According to the Coast Guard’s October 10 press release, salvage efforts were underway via an agreement with the US Navy Supervisor of Salvage & Diving following initial recovery missions approximately 1,600-feet away from the Titanic wreckage. Searchers discovered and raised the remaining debris on October 4, then transferred them to an unnamed US port for further analysis and cataloging. The US Coast Guard also confirmed “additional presumed human remains” were “carefully recovered” from inside the debris, and have been sent for medical professional analysis.
[Related: OceanGate confirms missing Titan submersible passengers ‘have sadly been lost’.]
OceanGate’s surface vessel lost contact with the Titan submersible approximately 105 minutes into its nearly 2.5 mile descent to the Titanic on June 18. Frantic, internationally coordinated search and rescue efforts scoured over 10,000 square surface miles of the Atlantic Ocean as well as the North Atlantic ocean floor.
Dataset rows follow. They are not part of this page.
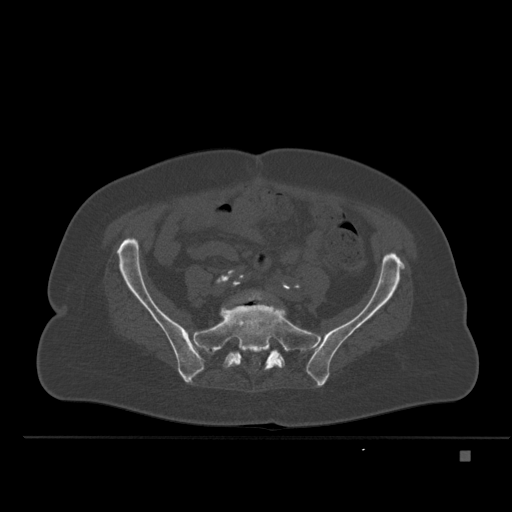
CT including the spine, one axial slice. Position 145 of 477 along the scan axis. Bone window (W 1800 / L 400 HU). 1.5 mm slice thickness. 512 × 512 image matrix, field of view 422 × 422 mm. Female patient, age 74 years. From the clinical record (not read from this slice): primary cancer: colon.
Outlined on this slice (semi-automatically segmented with operator editing):
- L5 vertebra: bounding box <244,290,264,301> (left, top, right, bottom; pixels)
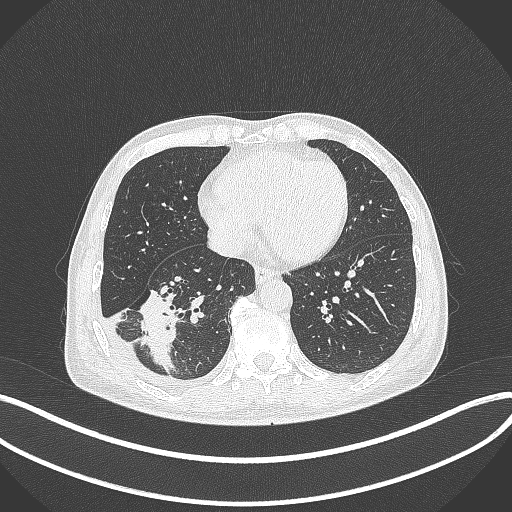
Chest CT, one axial slice. 120 kVp. Lung window (W 1500 / L -600 HU). 1 mm slice thickness. 512 × 512 image matrix. Male patient, age 64 years. Case-level facts recorded for this patient, not image findings: clinical TNM (as recorded): T3 N0 M0; histopathological grade: G2-3.
Structures marked on this image (rectangle marked by the reading radiologist):
- lung tumour (recorded histology: adenocarcinoma): bounding box [x1, y1, x2, y2] px = [137, 288, 177, 380]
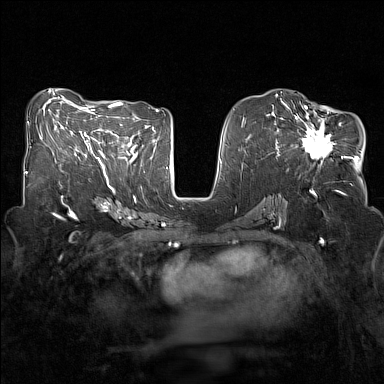
Breast MRI (dynamic contrast-enhanced), one axial slice; slice 70 of 160 in the series (ordered by position); dynamic contrast-enhanced series, time point 2 of 7 at this slice position (early post-contrast); 1.5 T; TE 1.8 ms, TR 5 ms; 384 × 384 image matrix, field of view 320 × 320 mm. Female patient.
Structures marked on this image (semi-automatically segmented with operator editing):
- enhancing-tissue mask used for the functional tumour volume (all voxels passing the contrast-enhancement thresholds inside the analysis volume; usually the tumour): bounding box [x1, y1, x2, y2] px = [281, 107, 336, 162]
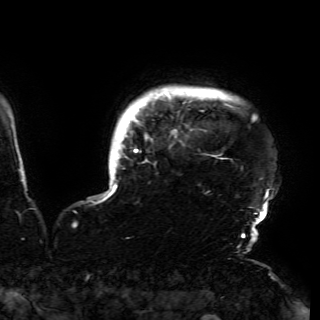
Breast MRI (dynamic contrast-enhanced), one axial slice. Position 146 of 150 along the scan axis. Cropped to one breast. Dynamic contrast-enhanced series, time point 2 of 6 at this slice position (early post-contrast). 3 T. TE 4.2 ms, TR 7.9 ms. 1.2 mm slice thickness. 320 × 320 image matrix, field of view 250 × 250 mm. Female patient.
Annotated regions visible in this slice (semi-automatic segmentation, software-assisted and operator-edited):
- enhancing-tissue mask used for the functional tumour volume (all voxels passing the contrast-enhancement thresholds inside the analysis volume; usually the tumour): box from (x=103, y=88) to (x=268, y=230) px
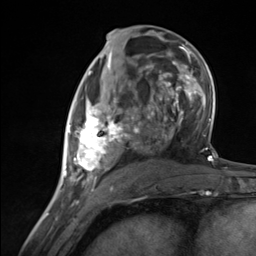
Breast MRI (dynamic contrast-enhanced), one axial slice. Position 66 of 124 along the scan axis. Cropped to one breast. Dynamic contrast-enhanced series, time point 2 of 7 at this slice position (early post-contrast). 3 T. TE 1.8 ms, TR 4.7 ms. 1.3 mm slice thickness. 256 × 256 image matrix, field of view 150 × 150 mm. Female patient.
Outlined on this slice (semi-automatically segmented with operator editing):
- enhancing-tissue mask used for the functional tumour volume (all voxels passing the contrast-enhancement thresholds inside the analysis volume; usually the tumour): bounding box <65,90,137,183> (left, top, right, bottom; pixels)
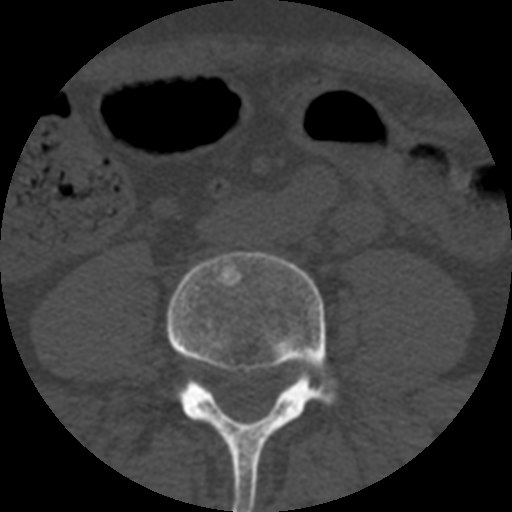
CT including the spine, one axial slice. Slice 89 of 508 in the series (ordered by position). Reconstruction kernel STANDARD. 120 kVp. Bone window (W 1800 / L 400 HU). 1.25 mm slice thickness. 512 × 512 image matrix, field of view 160 × 160 mm. Patient age 57 years. Case-level facts recorded for this patient, not image findings: primary cancer: prostate.
Outlined on this slice (semi-automatically segmented with operator editing):
- L4 vertebra: box from (x=168, y=252) to (x=336, y=512) px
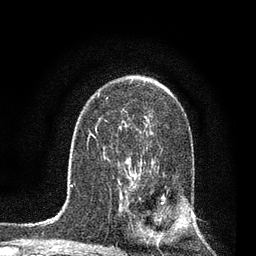
Breast MRI, one axial slice; slice 51 of 80 in the series (ordered by position); cropped to one breast; dynamic contrast-enhanced series, time point 2 of 7 at this slice position (early post-contrast); 3 T; TE 2.2 ms, TR 5.4 ms; 2 mm slice thickness; 256 × 256 image matrix, field of view 150 × 150 mm. Female patient.
Outlined on this slice (semi-automatic segmentation, software-assisted and operator-edited):
- enhancing-tissue mask used for the functional tumour volume (all voxels passing the contrast-enhancement thresholds inside the analysis volume; usually the tumour): bounding box (x1, y1, x2, y2) in pixels: (126, 159, 168, 242)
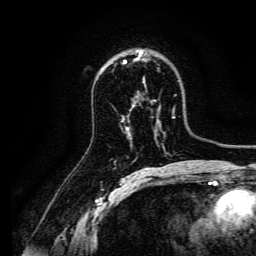
Breast MRI, one axial slice; position 94 of 134 along the scan axis; cropped to one breast; dynamic contrast-enhanced series, time point 2 of 6 at this slice position (early post-contrast); 3 T; TE 4.7 ms, TR 9 ms; 1.2 mm slice thickness; 256 × 256 image matrix, field of view 170 × 170 mm. Female patient.
Structures marked on this image (semi-automatically segmented with operator editing):
- enhancing-tissue mask used for the functional tumour volume (all voxels passing the contrast-enhancement thresholds inside the analysis volume; usually the tumour): bounding box <124,51,143,63> (left, top, right, bottom; pixels)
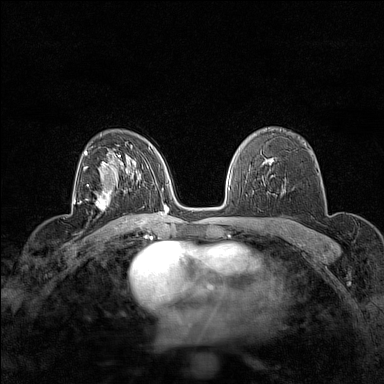
Breast MRI (dynamic contrast-enhanced), one axial slice; position 99 of 160 along the scan axis; dynamic contrast-enhanced series, time point 2 of 7 at this slice position (early post-contrast); 1.5 T; TE 1.8 ms, TR 5 ms; 1 mm slice thickness; 384 × 384 image matrix, field of view 280 × 280 mm. Female patient.
Structures marked on this image (semi-automatic segmentation, software-assisted and operator-edited):
- enhancing-tissue mask used for the functional tumour volume (all voxels passing the contrast-enhancement thresholds inside the analysis volume; usually the tumour): box from (x=95, y=183) to (x=113, y=209) px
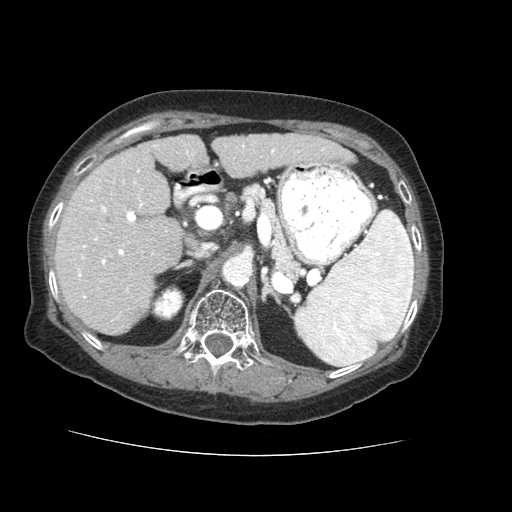
Contrast-enhanced abdominal CT (liver protocol), one axial slice. Slice 32 of 73 in the series (ordered by position). Reconstruction kernel STANDARD. Soft-tissue window (W 400 / L 40 HU). 2.5 mm slice thickness. 512 × 512 image matrix. From the clinical record (not read from this slice): diagnosis: hepatocellular carcinoma (patient treated with transarterial chemoembolisation; whether this scan precedes or follows treatment is not stated here); TNM stage (as recorded): Stage-IVB; Child-Pugh class: A; tumour differentiation: well differentiated.
Annotated regions visible in this slice (semi-automatic segmentation, software-assisted and operator-edited):
- liver parenchyma outside the tumour (the mass and vessels are separate outlines, so this box may not span the whole liver): box from (x=54, y=134) to (x=352, y=334) px
- portal vein: (x=77, y=145)–(x=324, y=299)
On June 22, OceanGate and US Coast Guard representatives confirmed its teams located remains indicative of a “catastrophic implosion” not far from the voyage’s intended destination.
Submersible experts had warned of such “catastrophic” issues within Titan’s design for years, and repeatedly raised concerns about OceanGate’s disregard of standard certification processes. In a March 2018 open letter to the company obtained by The New York Times, over three dozen industry experts, oceanographers, and explorers “expressed unanimous concern” about the submersible’s “experimental” approach they believed “could result in negative outcomes (from minor to catastrophic) that would have serious consequences for everyone in the industry.”
“Your [safety standard] representation is, at minimum, misleading to the public and breaches an industry-wide professional code of conduct we all endeavor to uphold,” reads a portion of the 2018 letter.
Although salvage efforts have concluded, the Coast Guard’s Marine Board of Investigation (MBI) plans to continue conducting evidence analysis alongside witness interviews “ahead of a public hearing regarding this tragedy.” A date for the hearing has not yet been announced, although as The Washington Post notes, the Coast Guard could recommend new deep-sea submersible regulations, as well as criminal charges to pursue.
OceanGate announced it suspended “all commercial and expedition operations” on July 6.